Set down the lines of the data exactly, starting at the first and stopping after the line containing "right knee: (212, 703)".

═════ Source material

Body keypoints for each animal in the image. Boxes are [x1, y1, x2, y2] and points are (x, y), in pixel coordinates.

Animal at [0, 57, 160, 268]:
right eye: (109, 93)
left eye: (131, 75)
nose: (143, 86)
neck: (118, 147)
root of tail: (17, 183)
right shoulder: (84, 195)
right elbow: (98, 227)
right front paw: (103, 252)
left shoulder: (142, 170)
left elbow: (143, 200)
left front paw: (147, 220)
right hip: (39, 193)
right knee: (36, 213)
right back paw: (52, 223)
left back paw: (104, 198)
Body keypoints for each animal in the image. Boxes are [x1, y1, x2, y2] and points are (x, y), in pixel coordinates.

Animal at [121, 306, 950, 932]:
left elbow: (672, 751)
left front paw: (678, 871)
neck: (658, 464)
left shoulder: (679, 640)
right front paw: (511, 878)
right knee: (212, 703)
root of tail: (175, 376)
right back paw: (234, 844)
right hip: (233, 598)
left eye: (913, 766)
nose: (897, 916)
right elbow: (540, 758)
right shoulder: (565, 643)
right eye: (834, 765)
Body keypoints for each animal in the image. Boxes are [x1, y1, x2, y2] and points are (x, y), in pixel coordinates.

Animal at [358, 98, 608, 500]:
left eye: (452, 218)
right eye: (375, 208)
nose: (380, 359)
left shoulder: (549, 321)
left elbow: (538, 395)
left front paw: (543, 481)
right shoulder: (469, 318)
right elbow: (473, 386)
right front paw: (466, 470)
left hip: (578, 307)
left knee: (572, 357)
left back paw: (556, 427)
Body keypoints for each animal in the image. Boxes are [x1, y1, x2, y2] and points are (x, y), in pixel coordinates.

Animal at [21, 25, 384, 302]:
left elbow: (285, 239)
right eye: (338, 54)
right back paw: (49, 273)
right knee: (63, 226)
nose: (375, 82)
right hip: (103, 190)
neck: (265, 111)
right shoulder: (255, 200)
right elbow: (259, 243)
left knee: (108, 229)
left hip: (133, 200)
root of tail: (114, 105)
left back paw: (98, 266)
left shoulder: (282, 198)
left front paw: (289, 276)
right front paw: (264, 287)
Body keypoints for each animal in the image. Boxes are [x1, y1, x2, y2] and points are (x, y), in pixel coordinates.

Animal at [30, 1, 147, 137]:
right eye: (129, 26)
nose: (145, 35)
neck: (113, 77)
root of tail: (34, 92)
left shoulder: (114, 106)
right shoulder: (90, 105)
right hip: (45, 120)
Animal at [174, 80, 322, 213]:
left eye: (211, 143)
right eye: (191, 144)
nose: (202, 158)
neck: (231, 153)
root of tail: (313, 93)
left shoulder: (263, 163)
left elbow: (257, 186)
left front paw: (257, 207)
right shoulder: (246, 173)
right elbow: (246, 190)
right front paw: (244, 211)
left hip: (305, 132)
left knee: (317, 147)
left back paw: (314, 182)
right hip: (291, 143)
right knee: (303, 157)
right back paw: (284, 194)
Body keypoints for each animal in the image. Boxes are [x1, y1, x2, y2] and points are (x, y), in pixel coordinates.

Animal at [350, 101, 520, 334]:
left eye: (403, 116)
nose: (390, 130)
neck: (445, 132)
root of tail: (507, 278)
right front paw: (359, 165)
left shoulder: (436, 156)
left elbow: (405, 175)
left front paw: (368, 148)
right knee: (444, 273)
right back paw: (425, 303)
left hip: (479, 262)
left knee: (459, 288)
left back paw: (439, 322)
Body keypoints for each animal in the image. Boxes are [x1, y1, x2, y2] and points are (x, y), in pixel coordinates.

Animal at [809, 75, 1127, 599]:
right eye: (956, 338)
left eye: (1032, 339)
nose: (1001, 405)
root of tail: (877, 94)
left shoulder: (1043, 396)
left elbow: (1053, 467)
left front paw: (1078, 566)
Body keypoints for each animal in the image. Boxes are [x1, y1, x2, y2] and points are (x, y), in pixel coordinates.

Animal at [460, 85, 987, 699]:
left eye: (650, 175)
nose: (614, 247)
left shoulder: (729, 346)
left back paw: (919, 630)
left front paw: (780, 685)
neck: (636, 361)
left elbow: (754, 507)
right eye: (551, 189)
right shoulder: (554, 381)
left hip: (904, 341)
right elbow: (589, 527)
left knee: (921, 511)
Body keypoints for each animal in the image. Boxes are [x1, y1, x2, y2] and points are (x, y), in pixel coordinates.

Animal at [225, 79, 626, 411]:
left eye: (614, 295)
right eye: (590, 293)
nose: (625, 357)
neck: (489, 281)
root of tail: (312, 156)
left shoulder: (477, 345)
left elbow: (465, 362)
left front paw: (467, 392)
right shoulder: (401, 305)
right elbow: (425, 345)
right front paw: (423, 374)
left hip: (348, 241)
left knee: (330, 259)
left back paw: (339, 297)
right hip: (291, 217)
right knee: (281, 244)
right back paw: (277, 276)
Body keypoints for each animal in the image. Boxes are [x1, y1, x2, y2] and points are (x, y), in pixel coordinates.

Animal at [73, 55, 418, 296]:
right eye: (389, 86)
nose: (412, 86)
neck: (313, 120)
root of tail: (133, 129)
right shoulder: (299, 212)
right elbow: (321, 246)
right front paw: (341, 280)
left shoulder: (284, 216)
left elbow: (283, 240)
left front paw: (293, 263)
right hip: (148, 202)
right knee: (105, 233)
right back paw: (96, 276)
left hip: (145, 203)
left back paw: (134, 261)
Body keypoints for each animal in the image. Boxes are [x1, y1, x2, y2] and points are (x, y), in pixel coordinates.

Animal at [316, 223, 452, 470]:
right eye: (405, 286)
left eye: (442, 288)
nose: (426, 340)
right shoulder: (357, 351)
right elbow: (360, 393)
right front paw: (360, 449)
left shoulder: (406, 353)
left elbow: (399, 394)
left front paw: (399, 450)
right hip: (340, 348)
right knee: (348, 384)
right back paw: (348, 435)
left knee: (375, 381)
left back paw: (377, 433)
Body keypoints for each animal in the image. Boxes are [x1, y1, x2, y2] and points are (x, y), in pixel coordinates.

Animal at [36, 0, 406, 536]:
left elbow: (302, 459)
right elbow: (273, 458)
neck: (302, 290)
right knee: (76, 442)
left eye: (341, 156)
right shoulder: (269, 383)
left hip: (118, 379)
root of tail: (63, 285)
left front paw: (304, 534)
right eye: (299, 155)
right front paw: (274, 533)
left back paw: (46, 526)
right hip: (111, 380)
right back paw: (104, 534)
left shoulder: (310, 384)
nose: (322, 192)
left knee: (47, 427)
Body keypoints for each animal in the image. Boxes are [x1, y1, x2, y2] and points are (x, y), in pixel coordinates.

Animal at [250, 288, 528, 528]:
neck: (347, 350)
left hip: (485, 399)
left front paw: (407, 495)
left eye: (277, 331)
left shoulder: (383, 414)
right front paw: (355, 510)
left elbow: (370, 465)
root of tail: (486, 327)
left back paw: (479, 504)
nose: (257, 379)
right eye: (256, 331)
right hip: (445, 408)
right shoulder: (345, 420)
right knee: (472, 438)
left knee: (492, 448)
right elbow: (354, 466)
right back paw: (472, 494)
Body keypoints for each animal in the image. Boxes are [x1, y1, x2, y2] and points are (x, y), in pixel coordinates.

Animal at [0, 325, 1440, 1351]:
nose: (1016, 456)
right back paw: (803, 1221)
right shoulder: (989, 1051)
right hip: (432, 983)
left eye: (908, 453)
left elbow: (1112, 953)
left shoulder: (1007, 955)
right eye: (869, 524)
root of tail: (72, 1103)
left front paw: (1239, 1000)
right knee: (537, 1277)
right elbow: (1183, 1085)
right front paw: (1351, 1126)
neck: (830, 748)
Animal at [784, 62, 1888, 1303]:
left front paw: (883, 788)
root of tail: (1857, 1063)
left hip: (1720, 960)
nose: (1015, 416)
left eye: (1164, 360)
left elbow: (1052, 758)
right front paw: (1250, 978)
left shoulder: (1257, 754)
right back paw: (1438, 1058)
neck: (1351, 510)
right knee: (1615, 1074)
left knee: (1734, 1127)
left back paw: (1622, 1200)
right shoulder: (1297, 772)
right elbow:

══════════

## Your solution
Body keypoints for each animal in the image. Boxes are [x1, y1, x2, y2] and points are (x, y), in pixel coordinates.

Animal at [0, 57, 160, 268]:
right eye: (109, 93)
left eye: (131, 75)
nose: (143, 86)
neck: (118, 147)
root of tail: (17, 183)
right shoulder: (84, 195)
right elbow: (98, 227)
right front paw: (103, 252)
left shoulder: (142, 170)
left elbow: (143, 200)
left front paw: (147, 220)
right hip: (39, 193)
right knee: (36, 213)
right back paw: (52, 223)
left back paw: (104, 198)
Body keypoints for each animal in the image. Boxes are [x1, y1, x2, y2] and points are (x, y), in pixel coordinates.

Animal at [121, 306, 950, 932]:
left elbow: (672, 751)
left front paw: (678, 871)
neck: (658, 464)
left shoulder: (679, 640)
right front paw: (511, 878)
right knee: (212, 703)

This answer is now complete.